1/4 mile times
#31
OP, log your IAT before blindly changing things. Also log fuel pressure, AFR, and check tune for torque reduction. Unless you were idling the truck before you ran the 1/4, it doesn't seem like high IAT would kill the power so much as to give you a 60' time that makes it seem like you hit the snooze alarm when the tree went green.
#34
What is the MPH? The actual number? Not a math problem (train 1 left the station at the same time as train 2, but train 1 was travelling at 25 mph and train 2 at 30 mph. If train 1's route is on flat ground and train 2's route is uphill at a 0.56 degree uphill gradient, then what is the 1/4 mile MPH of Torque BT's Yukon before tuning?).
#36
What is the MPH? The actual number? Not a math problem (train 1 left the station at the same time as train 2, but train 1 was travelling at 25 mph and train 2 at 30 mph. If train 1's route is on flat ground and train 2's route is uphill at a 0.56 degree uphill gradient, then what is the 1/4 mile MPH of Torque BT's Yukon before tuning?).

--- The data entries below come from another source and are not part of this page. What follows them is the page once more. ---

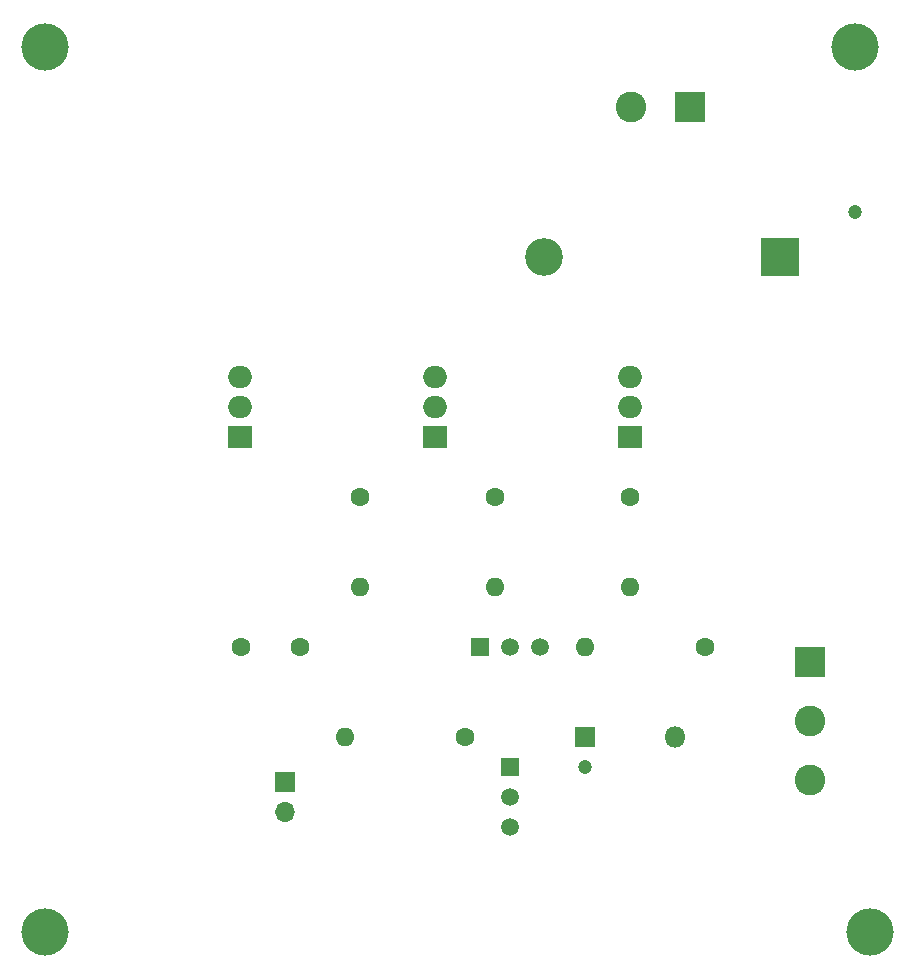
<source format=gbr>
G04 #@! TF.GenerationSoftware,KiCad,Pcbnew,(5.0.2)-1*
G04 #@! TF.CreationDate,2019-07-24T01:21:19+02:00*
G04 #@! TF.ProjectId,Cern2,4365726e-322e-46b6-9963-61645f706362,rev?*
G04 #@! TF.SameCoordinates,Original*
G04 #@! TF.FileFunction,Copper,L1,Top*
G04 #@! TF.FilePolarity,Positive*
%FSLAX46Y46*%
G04 Gerber Fmt 4.6, Leading zero omitted, Abs format (unit mm)*
G04 Created by KiCad (PCBNEW (5.0.2)-1) date 24/07/2019 01:21:19*
%MOMM*%
%LPD*%
G01*
G04 APERTURE LIST*
G04 #@! TA.AperFunction,ComponentPad*
%ADD10R,1.500000X1.500000*%
G04 #@! TD*
G04 #@! TA.AperFunction,ComponentPad*
%ADD11C,1.500000*%
G04 #@! TD*
G04 #@! TA.AperFunction,ComponentPad*
%ADD12O,1.700000X1.700000*%
G04 #@! TD*
G04 #@! TA.AperFunction,ComponentPad*
%ADD13R,1.700000X1.700000*%
G04 #@! TD*
G04 #@! TA.AperFunction,ComponentPad*
%ADD14O,1.600000X1.600000*%
G04 #@! TD*
G04 #@! TA.AperFunction,ComponentPad*
%ADD15C,1.600000*%
G04 #@! TD*
G04 #@! TA.AperFunction,ComponentPad*
%ADD16O,2.000000X1.905000*%
G04 #@! TD*
G04 #@! TA.AperFunction,ComponentPad*
%ADD17R,2.000000X1.905000*%
G04 #@! TD*
G04 #@! TA.AperFunction,ComponentPad*
%ADD18C,2.600000*%
G04 #@! TD*
G04 #@! TA.AperFunction,ComponentPad*
%ADD19R,2.600000X2.600000*%
G04 #@! TD*
G04 #@! TA.AperFunction,ComponentPad*
%ADD20O,3.200000X3.200000*%
G04 #@! TD*
G04 #@! TA.AperFunction,ComponentPad*
%ADD21R,3.200000X3.200000*%
G04 #@! TD*
G04 #@! TA.AperFunction,ComponentPad*
%ADD22O,1.800000X1.800000*%
G04 #@! TD*
G04 #@! TA.AperFunction,ComponentPad*
%ADD23R,1.800000X1.800000*%
G04 #@! TD*
G04 #@! TA.AperFunction,ViaPad*
%ADD24C,4.000000*%
G04 #@! TD*
G04 #@! TA.AperFunction,ViaPad*
%ADD25C,1.200000*%
G04 #@! TD*
G04 #@! TA.AperFunction,ViaPad*
%ADD26C,0.800000*%
G04 #@! TD*
G04 APERTURE END LIST*
D10*
G04 #@! TO.P,Q2,1*
G04 #@! TO.N,Net-(C1-Pad1)*
X90170000Y-72390000D03*
D11*
G04 #@! TO.P,Q2,3*
G04 #@! TO.N,Net-(D1-Pad2)*
X95250000Y-72390000D03*
G04 #@! TO.P,Q2,2*
G04 #@! TO.N,Net-(D1-Pad1)*
X92710000Y-72390000D03*
G04 #@! TD*
D10*
G04 #@! TO.P,Q1,1*
G04 #@! TO.N,Net-(D1-Pad1)*
X92710000Y-82550000D03*
D11*
G04 #@! TO.P,Q1,3*
G04 #@! TO.N,Net-(C1-Pad2)*
X92710000Y-87630000D03*
G04 #@! TO.P,Q1,2*
G04 #@! TO.N,Net-(Q1-Pad2)*
X92710000Y-85090000D03*
G04 #@! TD*
D12*
G04 #@! TO.P,J1,2*
G04 #@! TO.N,Net-(C1-Pad2)*
X73660000Y-86360000D03*
D13*
G04 #@! TO.P,J1,1*
G04 #@! TO.N,Net-(J1-Pad1)*
X73660000Y-83820000D03*
G04 #@! TD*
D14*
G04 #@! TO.P,R6,2*
G04 #@! TO.N,Net-(D1-Pad2)*
X80010000Y-67310000D03*
D15*
G04 #@! TO.P,R6,1*
G04 #@! TO.N,Net-(Q5-Pad1)*
X80010000Y-59690000D03*
G04 #@! TD*
D14*
G04 #@! TO.P,R5,2*
G04 #@! TO.N,Net-(D1-Pad2)*
X102870000Y-67310000D03*
D15*
G04 #@! TO.P,R5,1*
G04 #@! TO.N,Net-(Q4-Pad1)*
X102870000Y-59690000D03*
G04 #@! TD*
D14*
G04 #@! TO.P,R3,2*
G04 #@! TO.N,Net-(D1-Pad2)*
X91440000Y-67310000D03*
D15*
G04 #@! TO.P,R3,1*
G04 #@! TO.N,Net-(Q3-Pad1)*
X91440000Y-59690000D03*
G04 #@! TD*
D14*
G04 #@! TO.P,R2,2*
G04 #@! TO.N,Net-(D1-Pad1)*
X99060000Y-72390000D03*
D15*
G04 #@! TO.P,R2,1*
G04 #@! TO.N,Net-(C1-Pad1)*
X109220000Y-72390000D03*
G04 #@! TD*
D14*
G04 #@! TO.P,R1,2*
G04 #@! TO.N,Net-(J1-Pad1)*
X78740000Y-80010000D03*
D15*
G04 #@! TO.P,R1,1*
G04 #@! TO.N,Net-(Q1-Pad2)*
X88900000Y-80010000D03*
G04 #@! TD*
D16*
G04 #@! TO.P,Q5,3*
G04 #@! TO.N,Net-(C1-Pad2)*
X69850000Y-49530000D03*
G04 #@! TO.P,Q5,2*
G04 #@! TO.N,Net-(D2-Pad2)*
X69850000Y-52070000D03*
D17*
G04 #@! TO.P,Q5,1*
G04 #@! TO.N,Net-(Q5-Pad1)*
X69850000Y-54610000D03*
G04 #@! TD*
D16*
G04 #@! TO.P,Q4,3*
G04 #@! TO.N,Net-(C1-Pad2)*
X102870000Y-49530000D03*
G04 #@! TO.P,Q4,2*
G04 #@! TO.N,Net-(D2-Pad2)*
X102870000Y-52070000D03*
D17*
G04 #@! TO.P,Q4,1*
G04 #@! TO.N,Net-(Q4-Pad1)*
X102870000Y-54610000D03*
G04 #@! TD*
D16*
G04 #@! TO.P,Q3,3*
G04 #@! TO.N,Net-(C1-Pad2)*
X86360000Y-49530000D03*
G04 #@! TO.P,Q3,2*
G04 #@! TO.N,Net-(D2-Pad2)*
X86360000Y-52070000D03*
D17*
G04 #@! TO.P,Q3,1*
G04 #@! TO.N,Net-(Q3-Pad1)*
X86360000Y-54610000D03*
G04 #@! TD*
D18*
G04 #@! TO.P,L1,2*
G04 #@! TO.N,Net-(D2-Pad2)*
X102950000Y-26670000D03*
D19*
G04 #@! TO.P,L1,1*
G04 #@! TO.N,Net-(D2-Pad1)*
X107950000Y-26670000D03*
G04 #@! TD*
D18*
G04 #@! TO.P,J4,3*
G04 #@! TO.N,Net-(C1-Pad2)*
X118110000Y-83660000D03*
G04 #@! TO.P,J4,2*
G04 #@! TO.N,Net-(C1-Pad1)*
X118110000Y-78660000D03*
D19*
G04 #@! TO.P,J4,1*
G04 #@! TO.N,Net-(D2-Pad1)*
X118110000Y-73660000D03*
G04 #@! TD*
D20*
G04 #@! TO.P,D2,2*
G04 #@! TO.N,Net-(D2-Pad2)*
X95570000Y-39370000D03*
D21*
G04 #@! TO.P,D2,1*
G04 #@! TO.N,Net-(D2-Pad1)*
X115570000Y-39370000D03*
G04 #@! TD*
D22*
G04 #@! TO.P,D1,2*
G04 #@! TO.N,Net-(D1-Pad2)*
X106680000Y-80010000D03*
D23*
G04 #@! TO.P,D1,1*
G04 #@! TO.N,Net-(D1-Pad1)*
X99060000Y-80010000D03*
G04 #@! TD*
D15*
G04 #@! TO.P,C1,1*
G04 #@! TO.N,Net-(C1-Pad1)*
X74930000Y-72390000D03*
G04 #@! TO.P,C1,2*
G04 #@! TO.N,Net-(C1-Pad2)*
X69930000Y-72390000D03*
G04 #@! TD*
D24*
G04 #@! TO.N,*
X121920000Y-21590000D03*
X123190000Y-96520000D03*
X53340000Y-96520000D03*
D25*
X99060000Y-82550000D03*
D26*
X121920000Y-35560000D03*
D25*
X121920000Y-35560000D03*
D26*
X121920000Y-35560000D03*
D24*
X53340000Y-21590000D03*
G04 #@! TD*
M02*

</source>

before tuning my 1/4 mile mph was from 75-885 and after tuning my mph was a consistent mid 90’s
#40
I put 95 mph and 6000 lbs into Wallace's HP calculator , and it comes out to almost 400 HP. Play around with it, adding your actual weight and 1/4 mph to get a closer idea of your horsepower. That's why I wanted to know your mph, to back up my idea that you are making the power, but being limited by something like transmission tuning or actual torque limiting.